▶ AIM OF THE EXERCISE: Return the data word for word. Pictures are to be omitted.

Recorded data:

:::

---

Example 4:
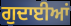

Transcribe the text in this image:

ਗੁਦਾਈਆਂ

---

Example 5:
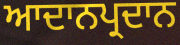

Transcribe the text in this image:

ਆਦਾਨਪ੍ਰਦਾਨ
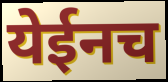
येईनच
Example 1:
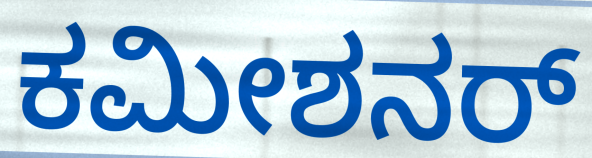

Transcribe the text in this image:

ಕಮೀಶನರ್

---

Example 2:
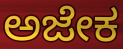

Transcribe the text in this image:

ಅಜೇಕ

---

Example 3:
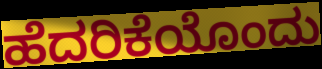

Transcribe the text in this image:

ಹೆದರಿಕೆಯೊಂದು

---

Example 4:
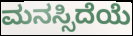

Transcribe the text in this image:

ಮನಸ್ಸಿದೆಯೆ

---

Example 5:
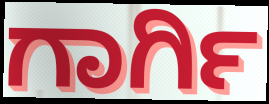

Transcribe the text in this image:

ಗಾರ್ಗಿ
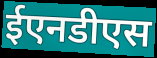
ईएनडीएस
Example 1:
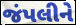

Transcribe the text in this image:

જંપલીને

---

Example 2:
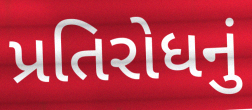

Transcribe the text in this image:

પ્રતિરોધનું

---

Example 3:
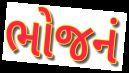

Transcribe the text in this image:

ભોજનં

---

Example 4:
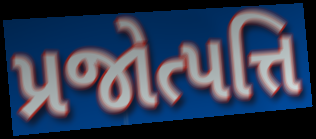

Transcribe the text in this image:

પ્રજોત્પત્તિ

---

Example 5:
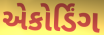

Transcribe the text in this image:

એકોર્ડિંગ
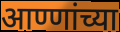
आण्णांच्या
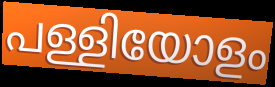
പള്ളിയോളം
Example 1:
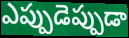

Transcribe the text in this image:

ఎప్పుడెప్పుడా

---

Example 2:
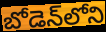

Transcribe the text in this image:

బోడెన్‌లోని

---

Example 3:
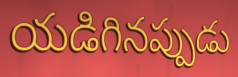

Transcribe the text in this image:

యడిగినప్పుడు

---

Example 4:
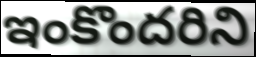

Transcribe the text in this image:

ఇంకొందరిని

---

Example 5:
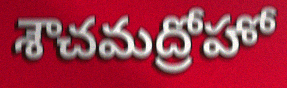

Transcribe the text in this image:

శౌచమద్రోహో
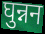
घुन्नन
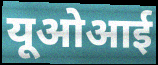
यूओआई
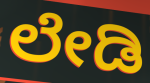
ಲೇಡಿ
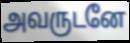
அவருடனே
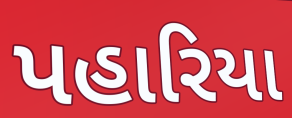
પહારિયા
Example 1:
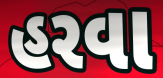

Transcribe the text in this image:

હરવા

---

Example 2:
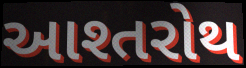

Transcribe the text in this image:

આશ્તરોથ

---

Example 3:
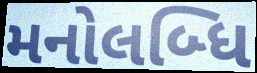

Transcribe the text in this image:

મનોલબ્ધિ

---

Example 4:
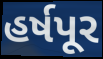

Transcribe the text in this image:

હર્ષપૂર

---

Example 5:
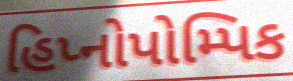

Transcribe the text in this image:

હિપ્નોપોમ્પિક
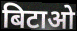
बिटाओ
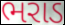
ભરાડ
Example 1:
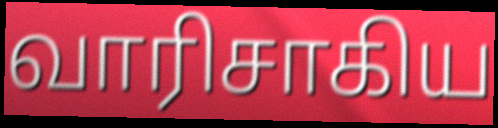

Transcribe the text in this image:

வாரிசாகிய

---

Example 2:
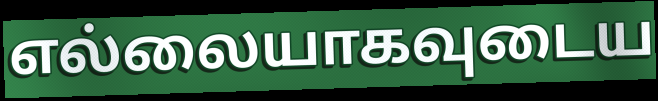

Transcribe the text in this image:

:::

▶ SOLVED PROBLEM:
---

Example 4:

Transcribe the text in this image:

ਗੁਦਾਈਆਂ

---

Example 5:

Transcribe the text in this image:

ਆਦਾਨਪ੍ਰਦਾਨ
येईनच
Example 1:

Transcribe the text in this image:

ಕಮೀಶನರ್

---

Example 2:

Transcribe the text in this image:

ಅಜೇಕ

---

Example 3:

Transcribe the text in this image:

ಹೆದರಿಕೆಯೊಂದು

---

Example 4:

Transcribe the text in this image:

ಮನಸ್ಸಿದೆಯೆ

---

Example 5:

Transcribe the text in this image:

ಗಾರ್ಗಿ
ईएनडीएस
Example 1:

Transcribe the text in this image:

જંપલીને

---

Example 2:

Transcribe the text in this image:

પ્રતિરોધનું

---

Example 3:

Transcribe the text in this image:

ભોજનં

---

Example 4:

Transcribe the text in this image:

પ્રજોત્પત્તિ

---

Example 5:

Transcribe the text in this image:

એકોર્ડિંગ
आण्णांच्या
പള്ളിയോളം
Example 1:

Transcribe the text in this image:

ఎప్పుడెప్పుడా

---

Example 2:

Transcribe the text in this image:

బోడెన్‌లోని

---

Example 3:

Transcribe the text in this image:

యడిగినప్పుడు

---

Example 4:

Transcribe the text in this image:

ఇంకొందరిని

---

Example 5:

Transcribe the text in this image:

శౌచమద్రోహో
घुन्नन
यूओआई
ಲೇಡಿ
அவருடனே
પહારિયા
Example 1:

Transcribe the text in this image:

હરવા

---

Example 2:

Transcribe the text in this image:

આશ્તરોથ

---

Example 3:

Transcribe the text in this image:

મનોલબ્ધિ

---

Example 4:

Transcribe the text in this image:

હર્ષપૂર

---

Example 5:

Transcribe the text in this image:

હિપ્નોપોમ્પિક
बिटाओ
ભરાડ
Example 1:

Transcribe the text in this image:

வாரிசாகிய

---

Example 2:

Transcribe the text in this image:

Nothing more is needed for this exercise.